▼

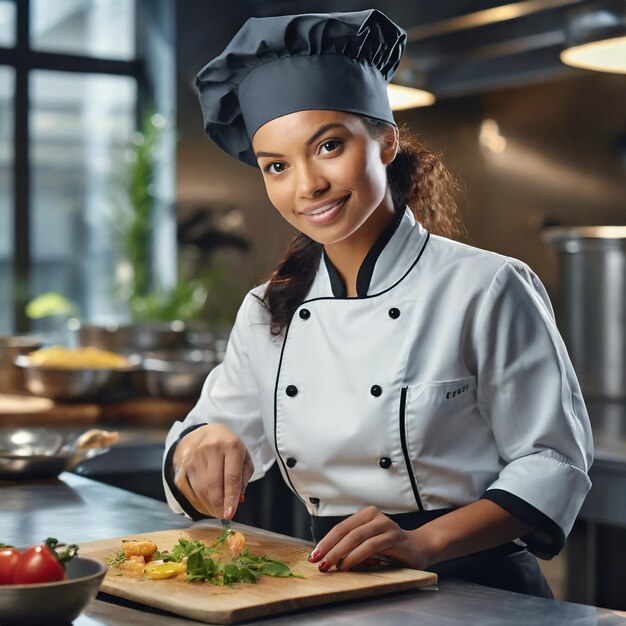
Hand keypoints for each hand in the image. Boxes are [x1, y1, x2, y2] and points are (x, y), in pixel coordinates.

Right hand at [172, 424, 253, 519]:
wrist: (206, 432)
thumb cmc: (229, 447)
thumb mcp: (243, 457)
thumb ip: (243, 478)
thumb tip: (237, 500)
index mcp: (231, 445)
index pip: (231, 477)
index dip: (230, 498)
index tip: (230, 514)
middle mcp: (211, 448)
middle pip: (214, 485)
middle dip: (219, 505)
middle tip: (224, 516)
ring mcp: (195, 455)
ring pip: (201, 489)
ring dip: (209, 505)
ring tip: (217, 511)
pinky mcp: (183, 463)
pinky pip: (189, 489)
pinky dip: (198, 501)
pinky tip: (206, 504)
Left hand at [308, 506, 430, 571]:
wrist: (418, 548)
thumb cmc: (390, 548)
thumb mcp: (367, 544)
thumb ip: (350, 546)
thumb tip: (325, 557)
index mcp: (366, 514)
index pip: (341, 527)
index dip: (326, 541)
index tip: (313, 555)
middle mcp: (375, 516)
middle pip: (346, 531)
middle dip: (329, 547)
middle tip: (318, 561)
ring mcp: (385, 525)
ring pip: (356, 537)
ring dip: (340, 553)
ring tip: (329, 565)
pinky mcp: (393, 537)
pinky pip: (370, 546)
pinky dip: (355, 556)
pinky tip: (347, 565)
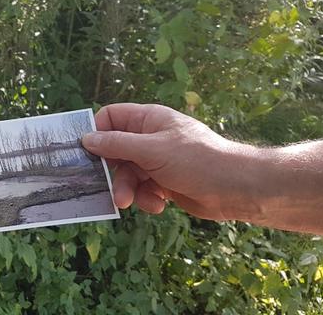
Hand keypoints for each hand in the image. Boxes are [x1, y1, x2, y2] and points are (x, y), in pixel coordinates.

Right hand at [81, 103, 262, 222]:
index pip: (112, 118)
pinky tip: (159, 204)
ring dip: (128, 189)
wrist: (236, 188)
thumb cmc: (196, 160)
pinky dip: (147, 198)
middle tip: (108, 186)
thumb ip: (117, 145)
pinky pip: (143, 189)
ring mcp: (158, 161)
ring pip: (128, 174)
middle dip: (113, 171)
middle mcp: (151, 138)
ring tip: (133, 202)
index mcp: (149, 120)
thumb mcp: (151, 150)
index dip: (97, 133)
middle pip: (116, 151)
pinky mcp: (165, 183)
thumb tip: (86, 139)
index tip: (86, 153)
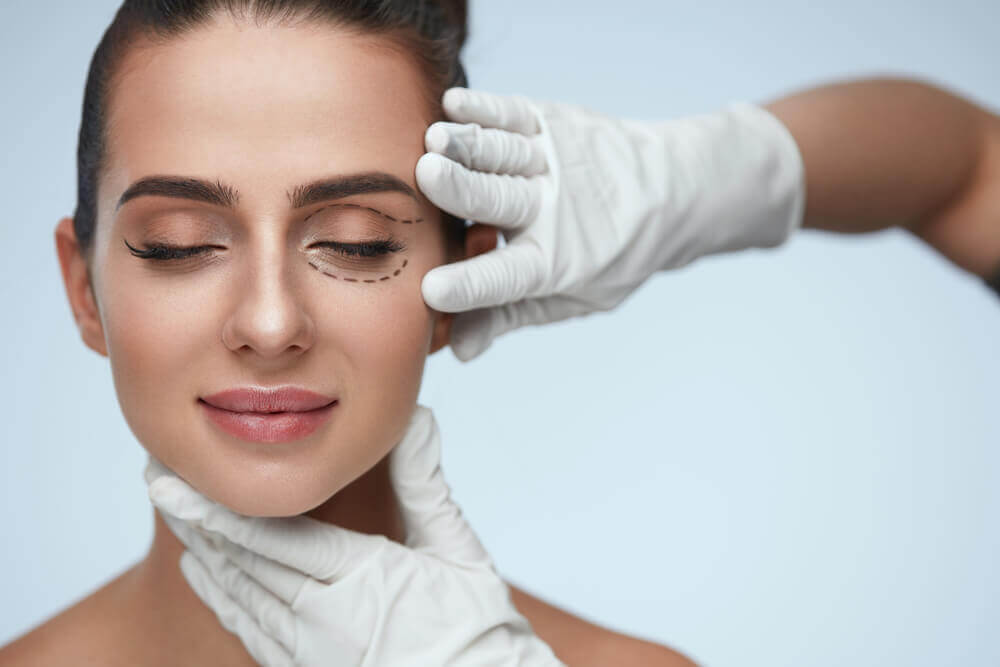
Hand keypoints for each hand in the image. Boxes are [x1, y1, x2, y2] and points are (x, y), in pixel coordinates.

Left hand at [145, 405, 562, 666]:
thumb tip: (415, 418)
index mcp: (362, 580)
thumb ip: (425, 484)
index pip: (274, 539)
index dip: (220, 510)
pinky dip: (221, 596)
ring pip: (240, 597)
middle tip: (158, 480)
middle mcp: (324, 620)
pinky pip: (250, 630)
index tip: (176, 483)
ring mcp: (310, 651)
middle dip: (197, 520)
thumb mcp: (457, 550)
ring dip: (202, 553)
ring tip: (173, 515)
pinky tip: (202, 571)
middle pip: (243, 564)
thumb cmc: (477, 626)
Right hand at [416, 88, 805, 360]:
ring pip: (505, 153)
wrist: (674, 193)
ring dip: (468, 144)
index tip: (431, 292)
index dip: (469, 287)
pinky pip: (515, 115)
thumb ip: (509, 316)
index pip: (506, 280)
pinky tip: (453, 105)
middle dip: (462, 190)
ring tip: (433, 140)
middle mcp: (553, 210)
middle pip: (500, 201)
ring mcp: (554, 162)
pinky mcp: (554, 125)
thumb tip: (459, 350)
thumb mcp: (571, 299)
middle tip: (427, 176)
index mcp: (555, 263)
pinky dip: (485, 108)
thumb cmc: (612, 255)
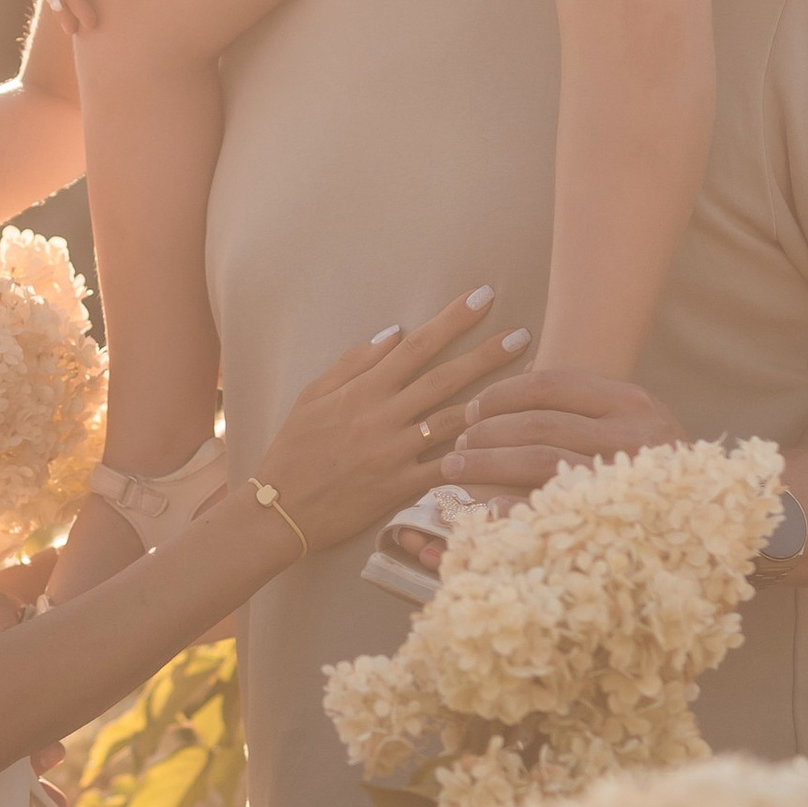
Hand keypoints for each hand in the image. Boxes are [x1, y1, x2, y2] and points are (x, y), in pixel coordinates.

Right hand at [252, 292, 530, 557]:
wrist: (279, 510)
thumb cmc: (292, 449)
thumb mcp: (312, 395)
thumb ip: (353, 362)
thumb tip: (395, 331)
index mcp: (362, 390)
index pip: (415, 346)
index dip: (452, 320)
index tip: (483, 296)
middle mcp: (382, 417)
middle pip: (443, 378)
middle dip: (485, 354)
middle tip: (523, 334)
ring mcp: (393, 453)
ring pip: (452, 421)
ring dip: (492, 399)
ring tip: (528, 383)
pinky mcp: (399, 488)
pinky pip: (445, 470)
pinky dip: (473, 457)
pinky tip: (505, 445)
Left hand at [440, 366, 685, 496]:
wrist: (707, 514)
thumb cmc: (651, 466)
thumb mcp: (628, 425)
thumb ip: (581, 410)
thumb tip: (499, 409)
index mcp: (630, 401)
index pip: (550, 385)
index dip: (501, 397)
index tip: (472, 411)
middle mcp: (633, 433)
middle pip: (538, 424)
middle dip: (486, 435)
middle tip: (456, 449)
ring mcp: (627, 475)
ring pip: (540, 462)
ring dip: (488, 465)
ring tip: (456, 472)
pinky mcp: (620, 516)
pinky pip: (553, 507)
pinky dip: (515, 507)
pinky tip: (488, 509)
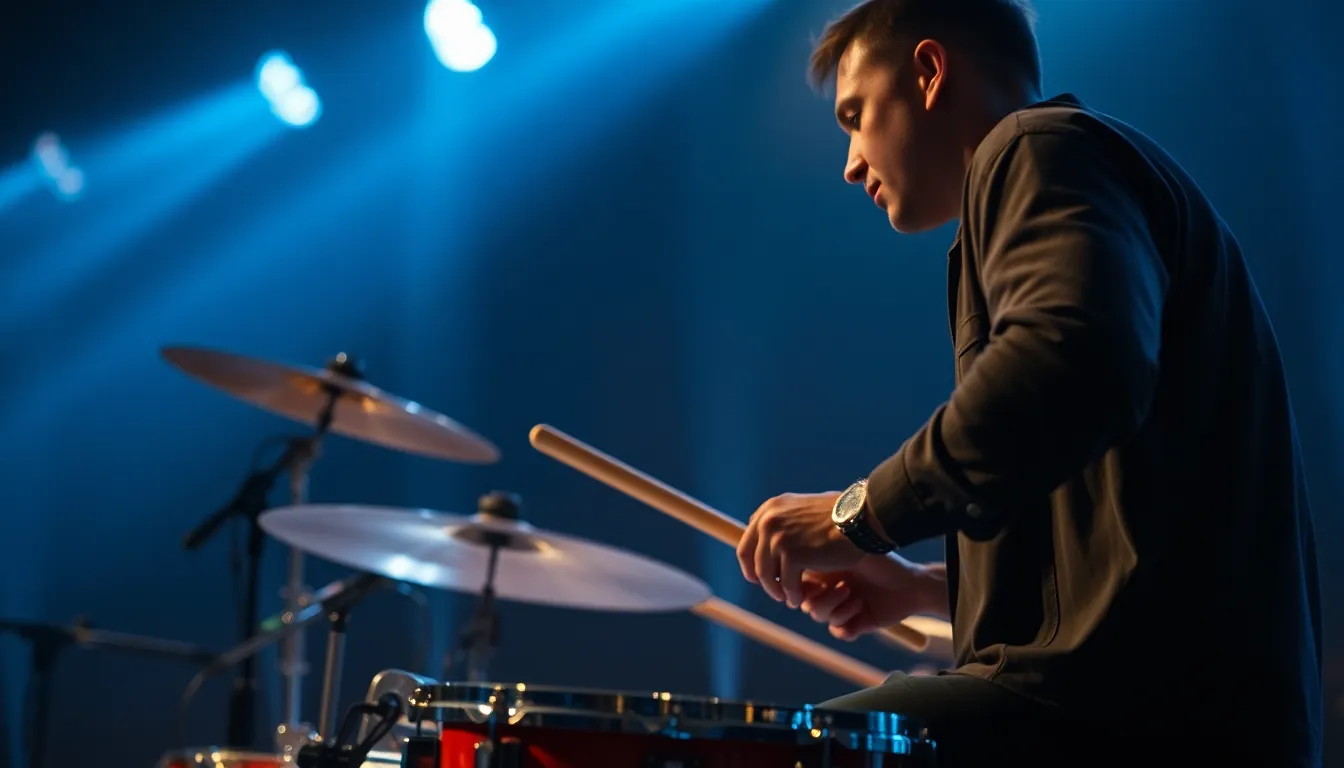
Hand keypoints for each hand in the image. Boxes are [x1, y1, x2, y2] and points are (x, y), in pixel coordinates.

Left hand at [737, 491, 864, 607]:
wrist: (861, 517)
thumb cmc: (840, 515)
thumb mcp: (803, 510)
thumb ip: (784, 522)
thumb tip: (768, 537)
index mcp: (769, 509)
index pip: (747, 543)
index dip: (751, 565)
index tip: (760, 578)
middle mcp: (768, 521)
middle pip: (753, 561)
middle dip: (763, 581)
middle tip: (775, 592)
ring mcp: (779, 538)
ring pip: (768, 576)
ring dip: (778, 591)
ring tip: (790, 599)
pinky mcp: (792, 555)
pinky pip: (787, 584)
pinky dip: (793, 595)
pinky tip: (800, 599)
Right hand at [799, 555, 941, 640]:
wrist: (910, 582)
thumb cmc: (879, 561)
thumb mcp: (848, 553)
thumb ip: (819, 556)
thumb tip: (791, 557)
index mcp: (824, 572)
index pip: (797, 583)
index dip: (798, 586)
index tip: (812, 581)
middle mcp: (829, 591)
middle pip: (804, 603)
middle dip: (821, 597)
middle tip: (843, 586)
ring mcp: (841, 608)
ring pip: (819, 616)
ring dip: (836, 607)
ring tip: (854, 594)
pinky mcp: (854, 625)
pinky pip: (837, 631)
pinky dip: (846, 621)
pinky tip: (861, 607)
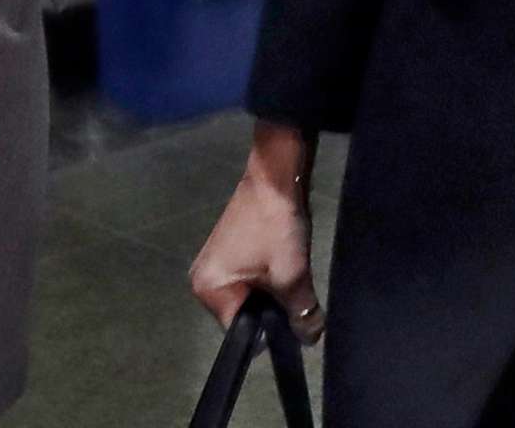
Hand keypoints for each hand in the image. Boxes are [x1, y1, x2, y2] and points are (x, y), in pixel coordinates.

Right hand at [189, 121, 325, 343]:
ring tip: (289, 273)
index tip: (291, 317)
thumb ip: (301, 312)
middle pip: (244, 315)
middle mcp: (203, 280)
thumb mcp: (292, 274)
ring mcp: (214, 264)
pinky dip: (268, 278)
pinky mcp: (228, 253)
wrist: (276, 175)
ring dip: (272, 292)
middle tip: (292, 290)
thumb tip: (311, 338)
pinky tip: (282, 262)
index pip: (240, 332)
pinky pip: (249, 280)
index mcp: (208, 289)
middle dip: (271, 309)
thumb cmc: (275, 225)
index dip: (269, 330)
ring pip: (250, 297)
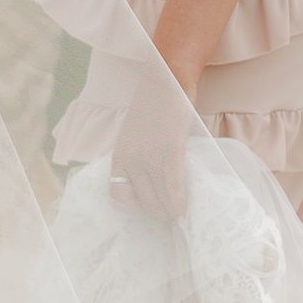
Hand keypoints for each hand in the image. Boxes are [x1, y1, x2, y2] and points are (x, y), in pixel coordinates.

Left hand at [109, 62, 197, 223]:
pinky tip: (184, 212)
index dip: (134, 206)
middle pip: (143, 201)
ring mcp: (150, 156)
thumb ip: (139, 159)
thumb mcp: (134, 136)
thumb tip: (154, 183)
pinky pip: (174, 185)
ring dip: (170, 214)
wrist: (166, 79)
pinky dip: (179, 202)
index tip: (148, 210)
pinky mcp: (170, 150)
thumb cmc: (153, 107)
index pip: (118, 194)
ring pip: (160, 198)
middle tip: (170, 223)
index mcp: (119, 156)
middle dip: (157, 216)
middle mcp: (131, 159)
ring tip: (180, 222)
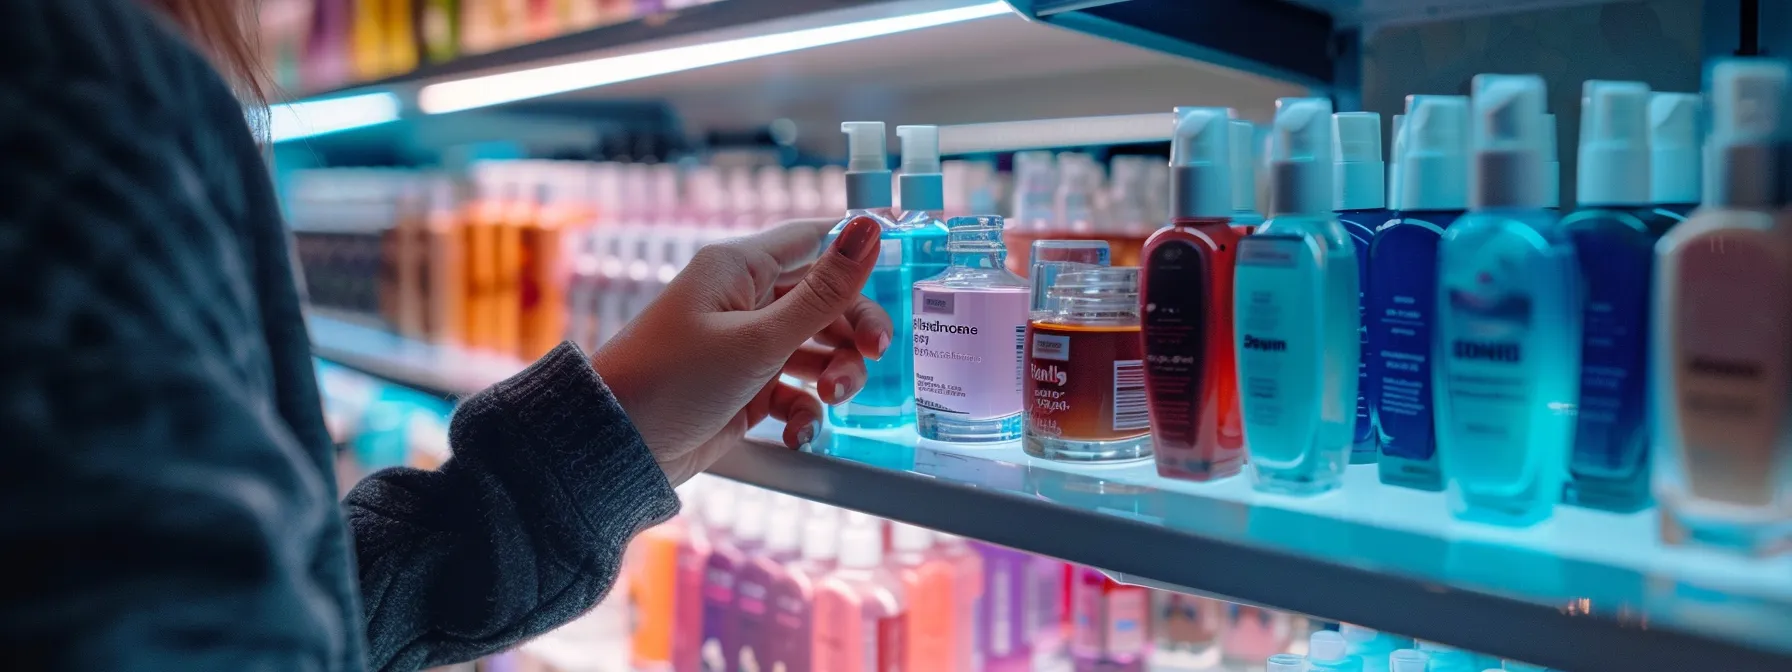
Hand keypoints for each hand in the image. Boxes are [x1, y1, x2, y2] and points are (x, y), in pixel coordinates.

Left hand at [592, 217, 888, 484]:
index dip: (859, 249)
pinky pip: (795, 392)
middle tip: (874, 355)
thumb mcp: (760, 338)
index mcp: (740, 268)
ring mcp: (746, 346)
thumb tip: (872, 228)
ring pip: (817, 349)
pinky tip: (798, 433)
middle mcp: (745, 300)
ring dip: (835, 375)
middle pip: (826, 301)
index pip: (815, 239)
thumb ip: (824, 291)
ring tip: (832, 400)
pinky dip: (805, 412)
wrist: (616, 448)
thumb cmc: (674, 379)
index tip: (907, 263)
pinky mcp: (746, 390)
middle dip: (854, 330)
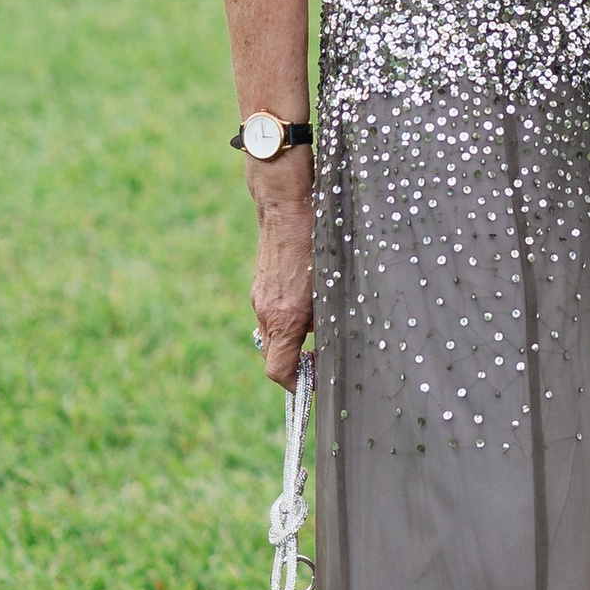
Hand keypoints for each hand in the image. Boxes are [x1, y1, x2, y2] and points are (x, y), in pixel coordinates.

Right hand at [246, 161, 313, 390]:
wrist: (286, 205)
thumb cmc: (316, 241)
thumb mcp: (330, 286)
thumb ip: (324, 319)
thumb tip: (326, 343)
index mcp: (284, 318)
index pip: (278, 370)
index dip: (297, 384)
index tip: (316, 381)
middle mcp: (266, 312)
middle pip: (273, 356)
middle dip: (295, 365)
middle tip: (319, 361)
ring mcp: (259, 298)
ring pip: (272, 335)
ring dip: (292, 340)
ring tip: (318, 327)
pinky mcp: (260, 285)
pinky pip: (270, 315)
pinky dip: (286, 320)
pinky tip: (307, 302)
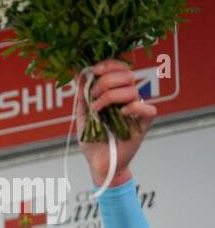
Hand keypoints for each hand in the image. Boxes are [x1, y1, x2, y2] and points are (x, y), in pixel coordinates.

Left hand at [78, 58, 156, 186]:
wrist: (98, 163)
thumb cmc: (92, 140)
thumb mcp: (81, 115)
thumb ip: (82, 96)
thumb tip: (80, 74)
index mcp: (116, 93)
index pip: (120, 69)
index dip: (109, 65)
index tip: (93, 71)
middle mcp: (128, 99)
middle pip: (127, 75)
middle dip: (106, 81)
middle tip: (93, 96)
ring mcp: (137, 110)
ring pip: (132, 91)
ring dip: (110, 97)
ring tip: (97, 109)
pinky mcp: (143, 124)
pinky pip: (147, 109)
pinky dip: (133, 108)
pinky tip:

▲

_EXERCISE REQUIREMENTS_:
The expected result is an exact transcription of the lines from the one containing "index pip: (120, 69)" through the end of the records above; please include both ends.

_RESPONSE BOX_:
index pip: (120, 69)
index dip: (109, 65)
index tip: (93, 71)
middle mcp: (128, 99)
middle pip: (127, 75)
middle dip: (106, 81)
middle tip: (93, 96)
ring mcp: (137, 110)
ring pip: (132, 91)
ring dip: (110, 97)
ring tip: (97, 109)
pinky mcp: (143, 124)
pinky pip: (147, 109)
pinky dip: (133, 108)
pinky tip:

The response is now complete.